Given the ever-shifting state contraceptive laws, as well as differences in insurance coverage, access to birth control can feel like a fragile thing, and many women are simply grateful to have access to the pill and IUDs at all. However, the benefits of hormonal birth control don’t cancel out the fact that there can be some undesirable side effects, including high blood pressure, migraines, and weight fluctuations. Yes, hormonal birth control has changed countless women’s lives for the better — but that doesn’t mean that we shouldn’t research and discuss better birth control alternatives for both women and men.

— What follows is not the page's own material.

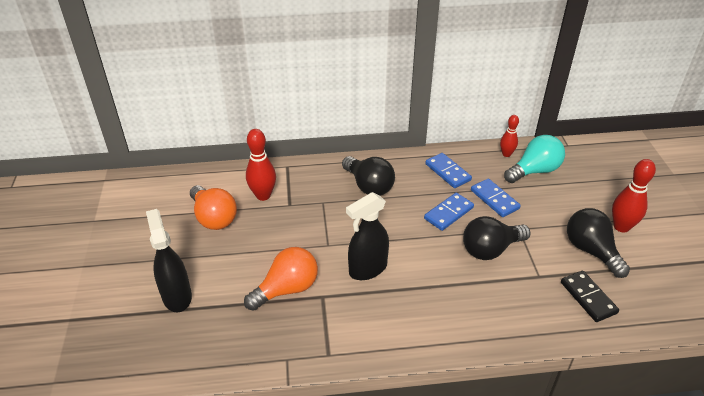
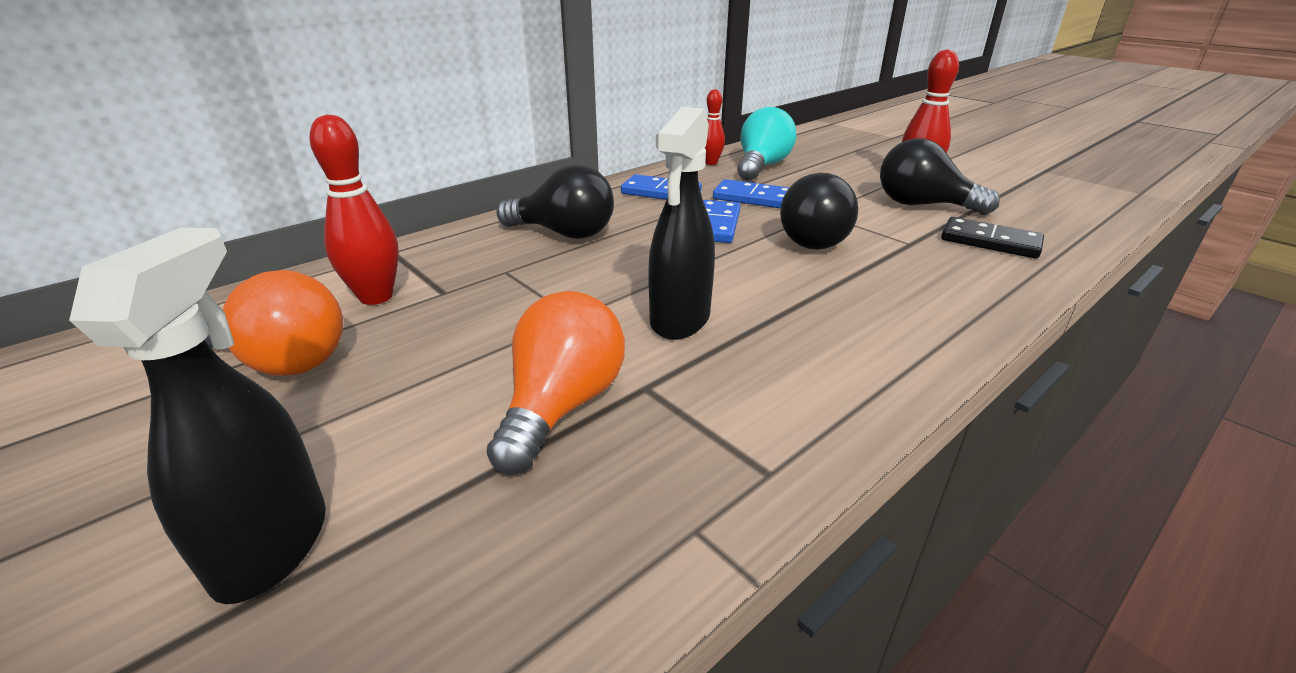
camera: 35 degrees left, 10 degrees down
black spray bottle [146,209,192,312] -> black spray bottle turned 60 degrees clockwise [69,228,326,604]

6. ‘Vaginal Health’ Products

These so-called “vaginal health” products are actually something that women could use less of. While fads such as douching have recently been popularized by celebrities, the fact is that your vagina has evolved to clean and take care of itself, and really doesn’t need a bunch of special treatments. In many cases, these products are just money grabs by corporations and have nothing to do with what your body needs or wants. All you need to do is gently wash your vulva with unscented soap whenever you shower, and your body will take care of the rest.

7. Gender Identity

Not all women have vaginas, and not all people who have vaginas are women. As gender identity issues become more well-known, “women’s health” is broadening beyond the traditional gender binary to become more inclusive of trans people as well as nonbinary, genderfluid, and gender-nonconforming people. People who need what has traditionally been considered “women’s” healthcare don’t always look like the archetypal women, and while they’ve always been here, they’re finally beginning to get more well-deserved attention in the healthcare field. The healthcare field still has a long way to go in treating the LGBTQ+ community the same as their cisgender counterparts, but it’s working on it.

8. Doctors’ Dismissals

Doctors have a tendency to dismiss the pain of both women and minorities, and this bias is compounded if the patient is a woman of color. Because doctors take women’s pain less seriously, this leads to diverging, and negative, health outcomes for women. For example, a woman’s pain is often attributed to psychological reasons, rather than physical conditions, which can lead to ineffective and inappropriate treatments that don’t actually help. If women experience pelvic and menstrual pain, they may be told that it’s a normal part of being female and given no help at all. This has a profound impact on both individual women who continue to live in pain, as well as our collective public health, and we need to tackle this issue head-on.

Women’s health may be in a better spot than in past decades, but it still has a long way to go. These are eight taboo topics that deserve more attention in the spotlight as the dialogue around women’s health continues.